Livemusic
- Company type: Private
- Website type: E-commerce, Music
- Founded: London, UK (2007)
- Headquarters: London, UK
- Area served: UK
- Key people: Mick Newton (CEO); Ben Newton (COO);
- Products: Music ticket retailer, Live music platform
- Website: www.livemusic.fm
- Registration: Required
- Launched: 2007
- Current status: Active

= Livemusic =

UK music concert listings website and ticket aggregator

Livemusic is a UK music concert listings website and ticket aggregator. It enables users to compare ticket prices between ticket agents (including Ticketmaster and Seatwave), follow artists to receive email alerts with information on gigs, connect with fellow gig-attendees, and post their own reviews. Livemusic has over 40,000 pages of band and artist profiles, and hosts a catalogue of exclusive interviews and videos for popular artists.

== History ==

Livemusic was founded in 2007 by Mick Newton (CEO) and his son Ben Newton (COO).

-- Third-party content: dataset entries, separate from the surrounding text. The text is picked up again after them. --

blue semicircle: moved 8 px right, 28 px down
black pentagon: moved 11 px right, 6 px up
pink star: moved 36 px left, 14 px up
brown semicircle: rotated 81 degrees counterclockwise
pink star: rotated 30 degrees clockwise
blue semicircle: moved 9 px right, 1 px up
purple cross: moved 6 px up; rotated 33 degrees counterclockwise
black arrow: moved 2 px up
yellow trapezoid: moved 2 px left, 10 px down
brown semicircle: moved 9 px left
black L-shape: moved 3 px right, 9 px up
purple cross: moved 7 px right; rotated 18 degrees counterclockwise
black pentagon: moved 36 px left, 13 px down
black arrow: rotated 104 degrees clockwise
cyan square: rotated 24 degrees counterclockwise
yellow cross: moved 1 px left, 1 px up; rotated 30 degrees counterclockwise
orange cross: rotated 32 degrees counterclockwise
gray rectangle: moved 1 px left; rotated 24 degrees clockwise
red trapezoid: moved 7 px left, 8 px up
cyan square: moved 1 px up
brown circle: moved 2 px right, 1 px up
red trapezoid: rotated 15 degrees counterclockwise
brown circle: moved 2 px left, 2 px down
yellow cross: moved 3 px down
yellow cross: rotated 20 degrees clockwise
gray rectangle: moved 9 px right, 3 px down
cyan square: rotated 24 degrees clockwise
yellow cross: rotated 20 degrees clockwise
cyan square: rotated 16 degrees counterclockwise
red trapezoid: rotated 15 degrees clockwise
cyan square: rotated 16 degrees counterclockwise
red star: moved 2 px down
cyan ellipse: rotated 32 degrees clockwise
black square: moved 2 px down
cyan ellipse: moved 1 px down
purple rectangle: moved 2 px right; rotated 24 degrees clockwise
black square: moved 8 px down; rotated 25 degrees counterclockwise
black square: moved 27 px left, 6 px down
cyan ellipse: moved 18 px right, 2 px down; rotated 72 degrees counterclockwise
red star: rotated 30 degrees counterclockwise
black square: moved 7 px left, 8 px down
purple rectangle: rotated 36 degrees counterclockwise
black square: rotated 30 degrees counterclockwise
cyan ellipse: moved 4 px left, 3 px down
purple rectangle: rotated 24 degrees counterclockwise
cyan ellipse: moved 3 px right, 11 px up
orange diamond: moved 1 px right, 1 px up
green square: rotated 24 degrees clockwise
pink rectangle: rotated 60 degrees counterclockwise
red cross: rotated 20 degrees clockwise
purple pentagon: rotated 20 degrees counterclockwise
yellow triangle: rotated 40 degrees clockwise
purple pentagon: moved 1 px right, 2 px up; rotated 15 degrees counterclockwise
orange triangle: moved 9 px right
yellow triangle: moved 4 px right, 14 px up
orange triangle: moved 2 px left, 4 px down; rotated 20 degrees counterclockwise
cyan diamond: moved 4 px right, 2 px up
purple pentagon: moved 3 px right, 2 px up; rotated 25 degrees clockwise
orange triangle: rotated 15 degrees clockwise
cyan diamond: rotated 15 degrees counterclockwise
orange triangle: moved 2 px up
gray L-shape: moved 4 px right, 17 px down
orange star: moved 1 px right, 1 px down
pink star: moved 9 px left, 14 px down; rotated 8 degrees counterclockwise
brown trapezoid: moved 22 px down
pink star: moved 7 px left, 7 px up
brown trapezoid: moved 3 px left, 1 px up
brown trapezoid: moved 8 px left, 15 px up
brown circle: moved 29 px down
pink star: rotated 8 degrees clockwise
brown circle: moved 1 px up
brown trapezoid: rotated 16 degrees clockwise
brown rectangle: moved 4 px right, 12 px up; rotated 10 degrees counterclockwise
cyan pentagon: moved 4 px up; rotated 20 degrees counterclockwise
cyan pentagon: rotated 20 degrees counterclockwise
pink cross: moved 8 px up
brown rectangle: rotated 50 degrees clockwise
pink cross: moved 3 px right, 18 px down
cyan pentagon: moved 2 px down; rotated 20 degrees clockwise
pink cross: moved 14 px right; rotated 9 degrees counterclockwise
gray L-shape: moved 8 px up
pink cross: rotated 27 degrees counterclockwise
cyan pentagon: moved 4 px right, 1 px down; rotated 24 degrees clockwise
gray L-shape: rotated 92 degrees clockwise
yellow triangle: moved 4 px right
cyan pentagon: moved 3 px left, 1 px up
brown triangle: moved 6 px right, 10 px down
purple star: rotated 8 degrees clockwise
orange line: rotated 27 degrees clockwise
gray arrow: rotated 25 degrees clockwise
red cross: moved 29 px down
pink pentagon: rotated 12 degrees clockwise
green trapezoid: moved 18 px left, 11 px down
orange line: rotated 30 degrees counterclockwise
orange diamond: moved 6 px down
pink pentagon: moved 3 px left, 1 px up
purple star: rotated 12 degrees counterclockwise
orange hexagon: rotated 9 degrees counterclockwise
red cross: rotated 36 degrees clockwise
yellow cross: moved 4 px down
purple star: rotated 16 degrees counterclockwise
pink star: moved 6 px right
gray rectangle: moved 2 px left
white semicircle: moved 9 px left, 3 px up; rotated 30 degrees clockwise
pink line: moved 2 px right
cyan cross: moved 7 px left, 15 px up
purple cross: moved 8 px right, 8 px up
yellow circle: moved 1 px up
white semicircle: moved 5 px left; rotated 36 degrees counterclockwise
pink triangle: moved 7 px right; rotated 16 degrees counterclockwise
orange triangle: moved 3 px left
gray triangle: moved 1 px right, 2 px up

Prior to the foundation of Livemusic, Mick worked alongside Tom Watkins, co-managing 80s pop band Bros. Mick then went on to manage Grammy Award winner Steve Winwood, until 2008, his final project being to arrange for Winwood to perform with Eric Clapton at three sold-out shows at Madison Square Garden.

The company's head office is based within the Silicon Roundabout area of Shoreditch, East London.

In 2011, Livemusic announced the appointment to its board of Nick Gatfield (Chairman & CEO of Sony Music UK & Ireland), Giles Thorley (former CEO of Punch Taverns plc), and Peter Bond (Chairman, Bond Aviation Group, founder investor in Soho House Group).

== Services ==

Livemusic allows users to compare and purchase tickets for over 25,000 forthcoming gigs across the UK. Livemusic also offers a self-promotion service for unsigned bands called Live&Loud.

== Live&Loud ==

In October 2011, Livemusic launched Live&Loud, an online self-promotion tool and gig-booking service for unsigned bands that functions by matching them to available performance slots at small to medium-sized live music venues across the UK, promoting and selling tickets to the gigs, and rewarding bands with the fastest-growing social media profiles and most active fanbases, by offering them the chance to support a major signed band at a future sold-out Livemusic Student Union event. As of October 2011, 2000 UK bands have signed up to the service.

== Livemusic Student Union Tour ==

Livemusic stages tours at various Student Unions within UK Universities. The first event, which took place at King's College London in September 2011, was headlined by Miles Kane.